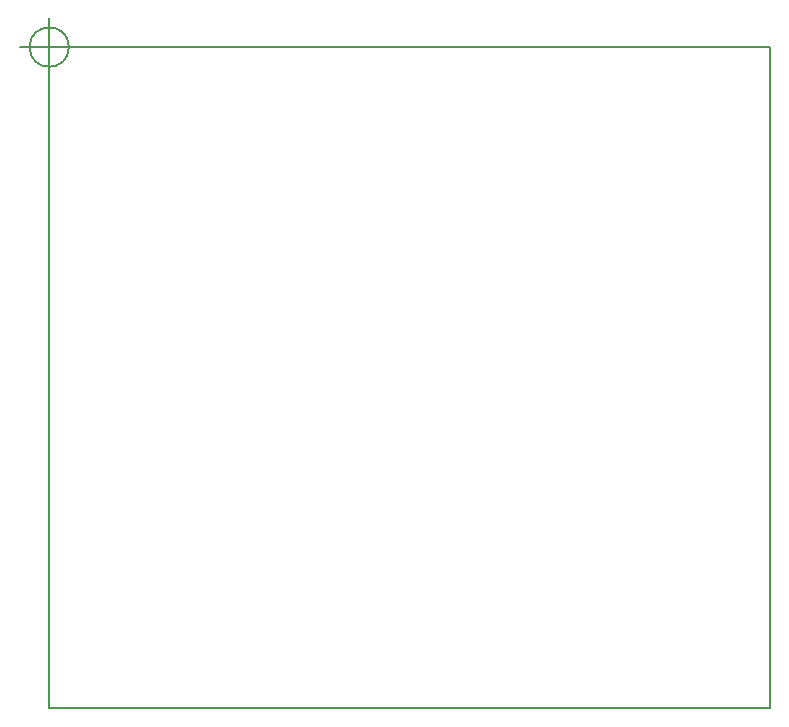
<source format=gbr>
G04 #@! TF.GenerationSoftware,KiCad,Pcbnew,5.0.2-bee76a0~70~ubuntu18.04.1*
G04 #@! TF.CreationDate,2020-08-17T12:22:27+12:00*
G04 #@! TF.ProjectId,Wireless232,57697265-6c65-4737-9332-33322e6b6963,rev?*
G04 #@! TF.SameCoordinates,Original*
G04 #@! TF.FileFunction,Profile,NP*
%FSLAX46Y46*%
G04 Gerber Fmt 4.6, Leading zero omitted, Abs format (unit mm)*
G04 Created by KiCad (PCBNEW 5.0.2-bee76a0~70~ubuntu18.04.1) date Mon 17 Aug 2020 12:22:27 NZST*
%MOMM*%
%LPD*%
G01*
G04 APERTURE LIST*
%ADD10C,0.200000*%
%ADD11C,0.150000*%
G04 APERTURE END LIST*
D10*
X155500000Y-111000000D02*
X94500000Y-111000000D01*
D11*
X96166666Y-55000000D02*
G75*
G03X96166666Y-55000000I-1666666J0D01*
G01*
X92000000Y-55000000D02*
X97000000Y-55000000D01*
X94500000Y-52500000D02*
X94500000Y-57500000D01*
D10*
X155500000Y-111000000D02*
X155500000Y-110000000D01*
X155500000Y-78000000D02*
X155500000Y-110000000D01*
X94500000Y-78000000D02*
X94500000Y-111000000D01*
X155500000Y-55000000D02*
X94500000Y-55000000D01*
X155500000Y-78000000D02*
X155500000Y-55000000D01*
X94500000Y-78000000D02*
X94500000Y-55000000D01*
M02*

</source>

*ACTION ITEM:* Set the records down again exactly as given, and leave the pictures out.

*SOLUTION TO THIS EXERCISE:*
<source format=gbr>
G04 #@! TF.GenerationSoftware,KiCad,Pcbnew,5.0.2-bee76a0~70~ubuntu18.04.1*
G04 #@! TF.CreationDate,2020-08-17T12:22:27+12:00*
G04 #@! TF.ProjectId,Wireless232,57697265-6c65-4737-9332-33322e6b6963,rev?*
G04 #@! TF.SameCoordinates,Original*
G04 #@! TF.FileFunction,Profile,NP*
%FSLAX46Y46*%
G04 Gerber Fmt 4.6, Leading zero omitted, Abs format (unit mm)*
G04 Created by KiCad (PCBNEW 5.0.2-bee76a0~70~ubuntu18.04.1) date Mon 17 Aug 2020 12:22:27 NZST*
%MOMM*%
%LPD*%
G01*
G04 APERTURE LIST*
%ADD10C,0.200000*%
%ADD11C,0.150000*%
G04 APERTURE END LIST*
D10*
X155500000Y-111000000D02*
X94500000Y-111000000D01*
D11*
X96166666Y-55000000D02*
G75*
G03X96166666Y-55000000I-1666666J0D01*
G01*
X92000000Y-55000000D02*
X97000000Y-55000000D01*
X94500000Y-52500000D02*
X94500000Y-57500000D01*
D10*
X155500000Y-111000000D02*
X155500000Y-110000000D01*
X155500000Y-78000000D02*
X155500000Y-110000000D01*
X94500000Y-78000000D02*
X94500000Y-111000000D01*
X155500000Y-55000000D02*
X94500000Y-55000000D01*
X155500000Y-78000000D02*
X155500000Y-55000000D01*
X94500000Y-78000000D02*
X94500000Y-55000000D01*
M02*

</source>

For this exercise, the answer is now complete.